「もしかして……この波は私が生んだ……化け物たちが……」
「それは……」
おじさんでは判断できないから、彼はこっちを……透明だから見えないだろうが、私がいた場所を観てくる。はっきりと言えば、そうとも言えるし、そうともいえないよね。間接的にはヌメリアさんが生んだ砂獣が関わってはいるが、流石に今サーザインシャインインラを囲んでる程に生んでるわけない。なにせ数千以上はいる。流石にそれだけの数を産めるとは思えない。もしかしたら一回で一体じゃない可能性もあるけど。
でもそれでもさすがにね……とりあえず勇者が思念で「それは違います」とか伝えてる。それを受けて、おじさんも首を横に降った。
「それは違う。流石にあんなにたくさん産んでないでしょう?」
「そうですけど……でも私のせいではないんですか?」
「それは……なんとも言えないが……」
実際おじさんはなんで波が発生したのかとかわかんないからね。そしてヌメリアさんは砂獣を生んできた事実がある。そうなると、もしかしたらその砂獣達がこの波を招いた……かもしれないと思うのも無理はない。実際は教会の思惑でしかないだろうから、すべての責任は教会へと転嫁していいと思う。そもそもの諸悪の根源は教会だからね。自分たちで責任を感じる必要なんてない。
それにヌメリアさんが砂獣を生むようになってるのも教会のせいなのは間違いないし。
「とりあえず、あんまり気に病まないことだ。君がおかしくなってるのは教会の……教会のせいだ」
「私がこんな事になったのは教会の方々が? でもそんな事……」
なんかヌメリアさんは自分がこんな風におかしくなったのが教会のせいとは全然思ってなかったらしい。時系列順に考えたらそうとしか……とか思わないのだろうか? でも流石に砂獣を生むようになってるとか、なにが原因なんてわかんないか……私たちは教会の裏の体質を知ってるが、この世界の人々の心の支えは教会なのだ。
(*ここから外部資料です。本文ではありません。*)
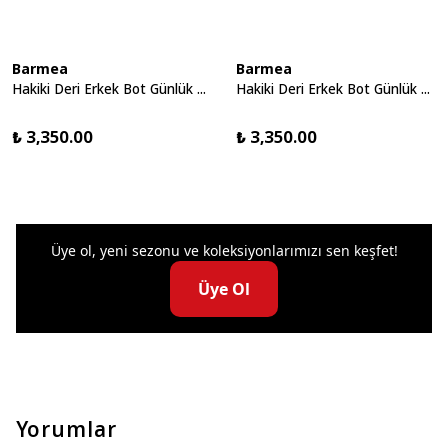
Barmea
Barmea
Hakiki Deri Erkek Bot Günlük Yürüyüş Ayakkabısı - 2150 Kahve KK064
Hakiki Deri Erkek Bot Günlük Yürüyüş Ayakkabısı - 2150 Siyah KK064
₺ 3,350.00
₺ 3,350.00
Üye ol, yeni sezonu ve koleksiyonlarımızı sen keşfet!
Üye Ol
Yorumlar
だからそもそもが教会を疑うって思考がないんだろう。教会は絶対的な正義……そういう考えが根付いてる。それがこの世界を支えてきた教会のへの信頼。
(怖いね。これが宗教の怖さだね)
刷り込まれた考え方ってそうそう書き換えることが出来ないよね。このために、教会は色々と頑張ってきたんだろう。そして庶民の……普通の皆さんは教会の表側しか知らない。
「教会には表だけじゃない。裏の顔だってある。それに協会は魔法を持ってる……我々には考えも及ばない力だ。君をそんな風に出来るのは教会しかいない」
「でも……でも……それなら……どうして……こんな……」
「それはわからない」
「私は……もとに戻れるんでしょうか……教会の方にお願いすれば……」
「それは……」
どうなんだろうね。実際、アイツラが元に戻すなんてしないような……都市核は回収したいだろうし、もとに戻る=殺すってことになりそうな気がする。はっきり言って、そういうことを簡単に出来るのが教会だ。
「君をそんな風にしたのは教会だ。教会に頼るべきではない。それに……この自体をどうにかしないと。波を乗り越えないとどうにもならない……」
「そうですね。ですが……」
「まだサーザインシャインインラは終わってはない。既に味方はいる」
そう言ってこっちを……というか勇者の方をおじさんはみる。色々と観察してたけど、うん、どうやら彼女、ヌメリアさんへとかけられてる術式は完全に独立してるみたいな感じだ。だから教会が監視してる……的なことはないと思う。多分位置くらいは把握できるようになってると思うけど、会話が筒抜け……とかはない。
だから勇者はヌメリアさんの前に姿を表す。彼女はとりあえずこちらに引き込むべきだろう。それに教会以外で彼女のことをどうにか出来るのは私たちしかいない。